W 3207. odcinku serialu „Barwy szczęścia” Józefina zrezygnuje z życia
W 3207. odcinku serialu „Barwy szczęścia” stres zbierze swoje żniwo. Józefina ugnie się pod ciężarem problemów. Zawiedziona miłość i zaufanie do człowieka, z którym miała spędzić całe życie, utrata majątku, kolosalne długi i odtrącenie ze strony dalszej rodziny i znajomych z jej snobistycznej sfery – to okaże się ponad jej siły. W dodatku będzie w rezydencji zupełnie sama – Sofia (Valeri Gouliaeva) przecież mieszka już w Londynie z Johnem (Jan Pyrek) i Czarkiem (Tadeusz Łaczkowski). Dżo podejmie ostateczną decyzję. Napisze list do Cezarego i pożegna się z nim:
„Mówią, że życie można zacząć jeszcze raz, od nowa. To nieprawda. Ja nie potrafię. Moje skończyło się kilka dni temu... Nie chcę dłużej tak wegetować, przepraszam…”
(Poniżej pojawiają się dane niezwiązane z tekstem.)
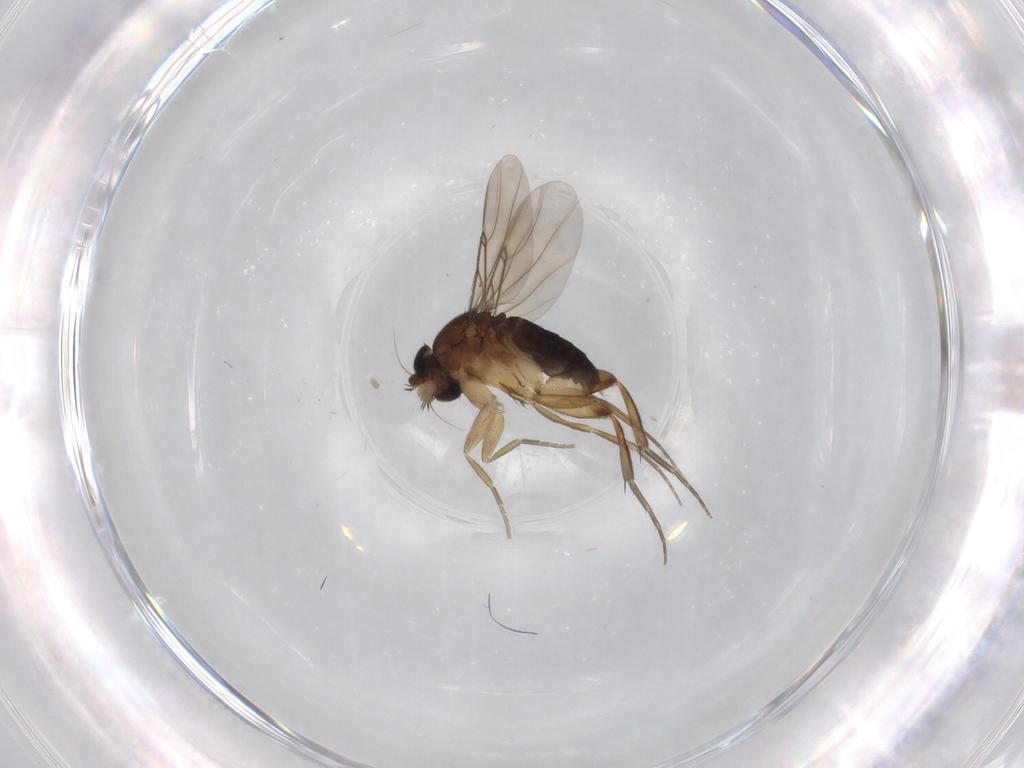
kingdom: Animalia
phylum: Arthropoda
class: Insecta
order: Diptera
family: Phoridae
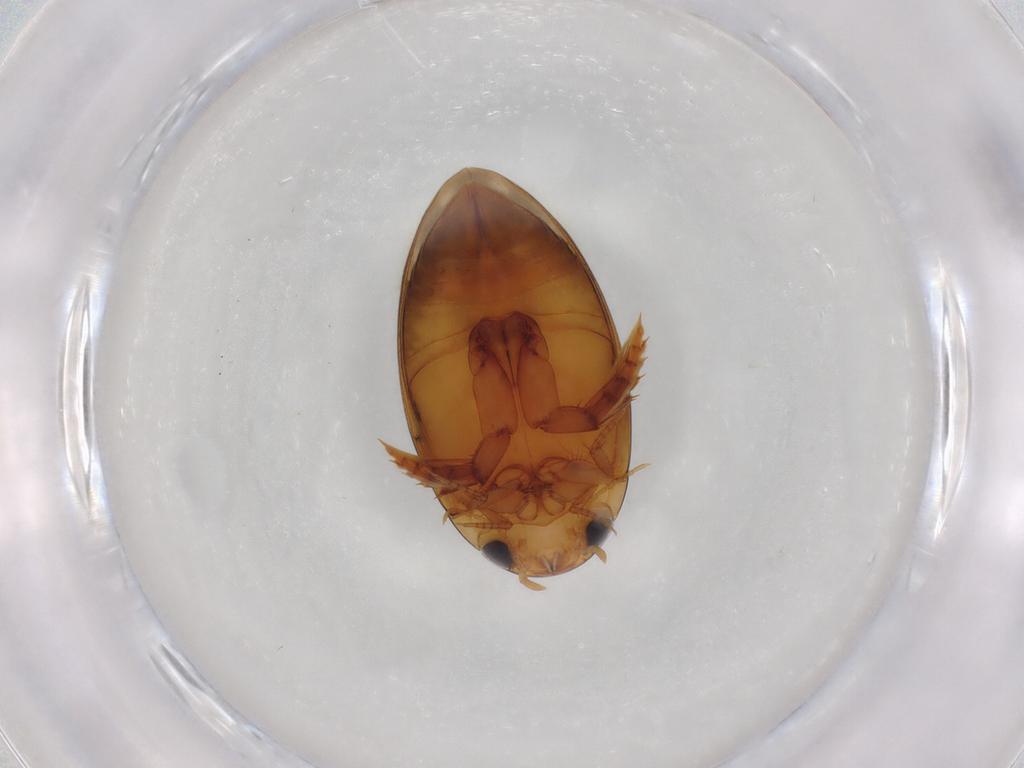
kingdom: Animalia
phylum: Arthropoda
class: Insecta
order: Coleoptera
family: Dytiscidae
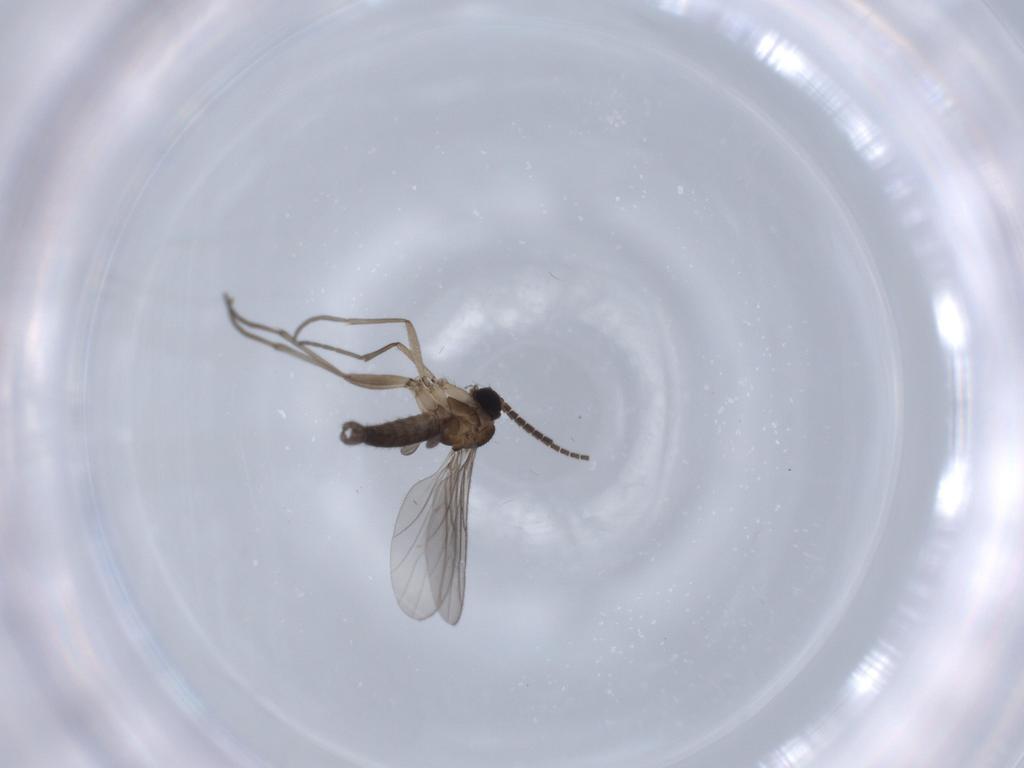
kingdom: Animalia
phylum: Arthropoda
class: Insecta
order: Diptera
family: Sciaridae
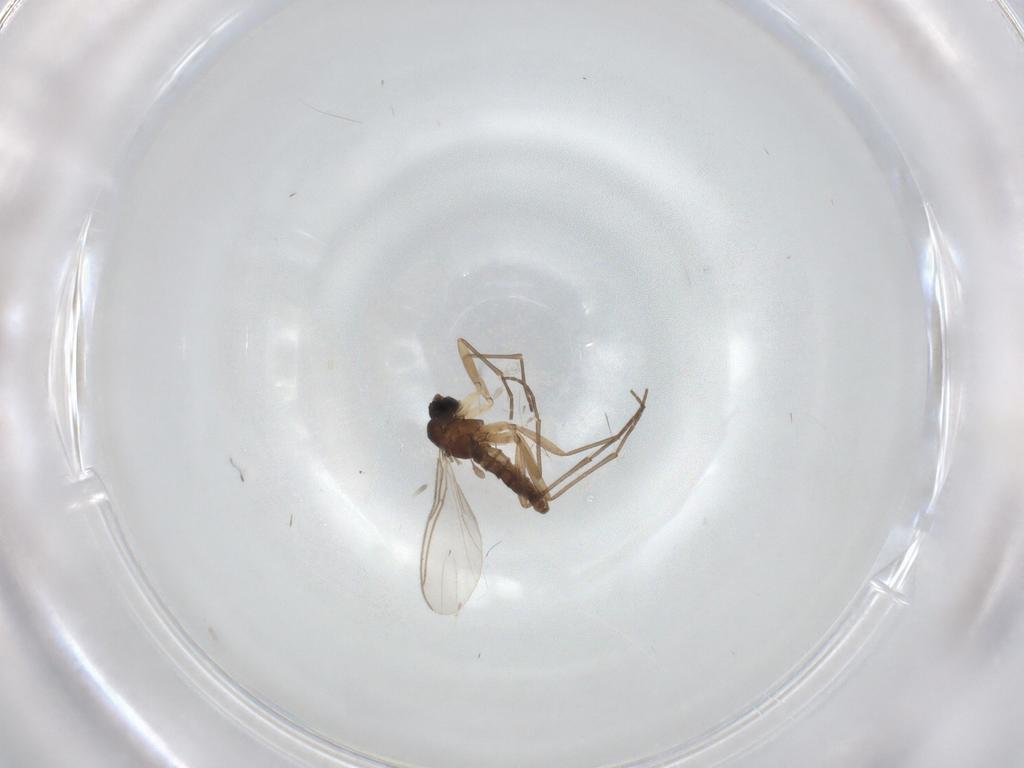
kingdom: Animalia
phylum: Arthropoda
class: Insecta
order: Diptera
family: Sciaridae
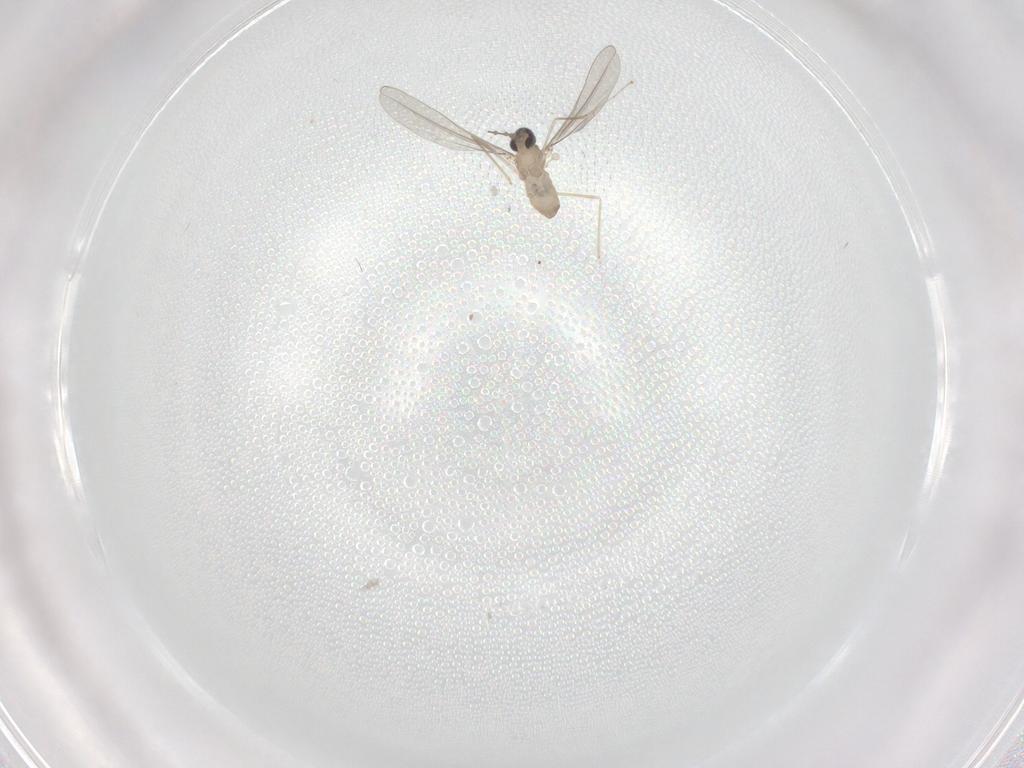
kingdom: Animalia
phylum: Arthropoda
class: Insecta
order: Diptera
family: Cecidomyiidae
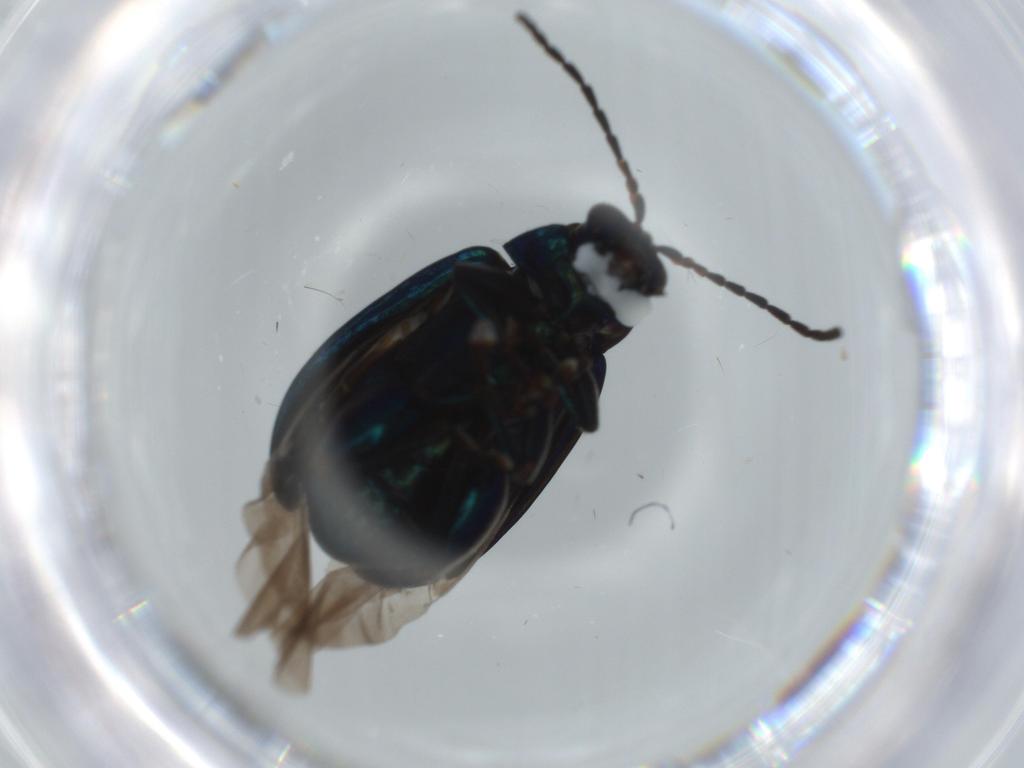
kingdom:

Weźmie do rąk buteleczkę ze swoimi lekami nasennymi – tymi, których zażywanie przez Rawiczową wykorzystał tak perfidnie wcześniej Andrzej, kiedy rozpuścił je w jej wieczornym naparze ziołowym. Józefina spała jak zabita, gdy oszust czyścił rezydencję z cennych antyków. Ale los będzie miał dla niej jeszcze plany na przyszłość i Dżo przeżyje. Dzięki synowi, który przyjedzie w ostatniej chwili. Cezary będzie bardzo poruszony stanem matki, ale ona zapewni go, że nie spróbuje ponownie targnąć się na swoje życie. Pomimo tego syn postanowi zostać w willi dopóki nie nabierze pewności, że jest już spokojniejsza. Rawicz przekaże Natalii (Maria Dejmek), że zostaje w rezydencji.